(Passage begins)

# Leopard Mauls Six People In Attack In India



## Mattuk (Oct 16, 2010)

http://uk.news.yahoo.com/leopard-mauls-six-people-attack-india-105809834.html


----------



## On a call (Mar 3, 2010)

I wonder...better to face the attact or run and let the cat have a open back to pounce on ?


----------



## youngdon (Mar 10, 2010)

Unbelievable stupidity, it's mauling people and they fire warning shots to try to scare it off. People are in danger one shot and done.


----------



## On a call (Mar 3, 2010)

Agreed. And this was not the only case same thing happened in another part of the country and the out come was the same.


----------



## Mattuk (Oct 16, 2010)

I know Don and Brian I couldn't believe it!


----------



## bones44 (Jan 7, 2011)

They call that population control....HAHA


----------



## El Gato Loco (Jan 15, 2010)

I'm not the smartest man in the world, but me thinks this photo accurately portrays our position within the food chain.


----------



## youngdon (Mar 10, 2010)

That one guy in the back seems to be on a break, and that poor guy being taken down is gonna have a mark.


----------



## El Gato Loco (Jan 15, 2010)

youngdon said:


> That one guy in the back seems to be on a break


HAHAHAH!







Don, you literally made me tear up. I didn't even notice that, but you're right. At least the other guy "appears" to be springing into action (or maybe bailing out?







).

The wife and I are still cracking up... thanks for that.


----------



## youngdon (Mar 10, 2010)

... I was laughing at it myself. There should be a bubble over his head saying something like " whew glad that's not me".


----------



## Mattuk (Oct 16, 2010)

Its India they aren't allowed to think for their selves!


----------



## Mattuk (Oct 16, 2010)

http://uk.news.yahoo.com/footage-emerges-of-leopard-mauling.html

Its not very good but it does show the power and speed of a leopard.

(Passage ends)
(Supplied information begins)

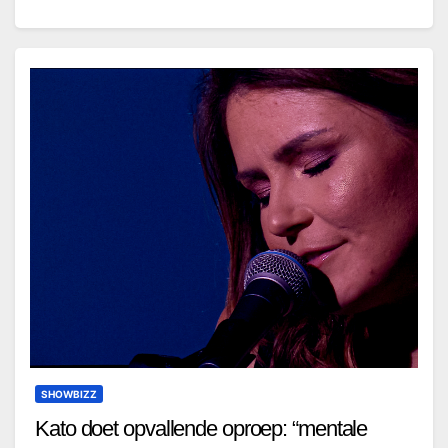
SHOWBIZZ
Kato doet opvallende oproep: “mentale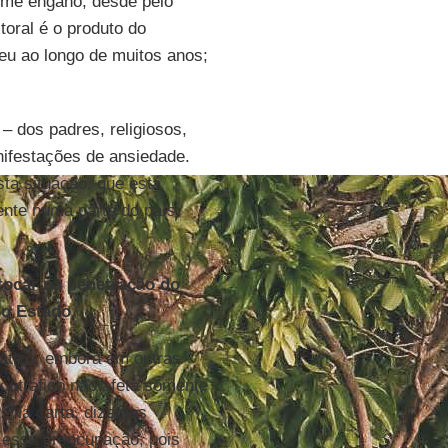
 me engano, desde pelo
toral é o produto do
u ao longo de muitos anos;
– dos padres, religiosos,
ifestações de ansiedade.
ta situação, que está
nte numa parte do país,
tocar na penetração do
do Estado.
ático, embora em outras
otráfico não afeta somente
. Na carta, dizemos
 essa preocupação, pois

(Supplied information ends)

### Goal of the exercise
Could you continue the forum thread about the leopard attack in India from its last post? The data above is separate material and has no connection to the forum thread about the leopard attack in India.

### Response box
----------



## youngdon (Mar 10, 2010)

I wonder if they have added onto the top of that wall yet ?


----------



## On a call (Mar 3, 2010)

Are those cat prof helmets ?? Or did they just get back from a ride ?


----------



## On a call (Mar 3, 2010)

Shoot first then ask...should I have ?


----------



## youngdon (Mar 10, 2010)

_I think that they are police and ride motorcycles_ they probably can't take them off or someone will steal them... not to mention it wards off blows to the head from wild animals.


----------



## On a call (Mar 3, 2010)

Yes I guessed , but they do not match ?


----------



## El Gato Loco (Jan 15, 2010)

youngdon said:


> ... I was laughing at it myself. There should be a bubble over his head saying something like " whew glad that's not me".


Will this work? I am still cracking up over these pictures.









I'm wondering if he's not on a union break?


----------



## Mattuk (Oct 16, 2010)

Very good Chris!


----------



## bones44 (Jan 7, 2011)

That's hilarious !! The other guy is holding on for dear life and sure as hell not gonna help either.


----------



## youngdon (Mar 10, 2010)

Good stuff Thanks Chris.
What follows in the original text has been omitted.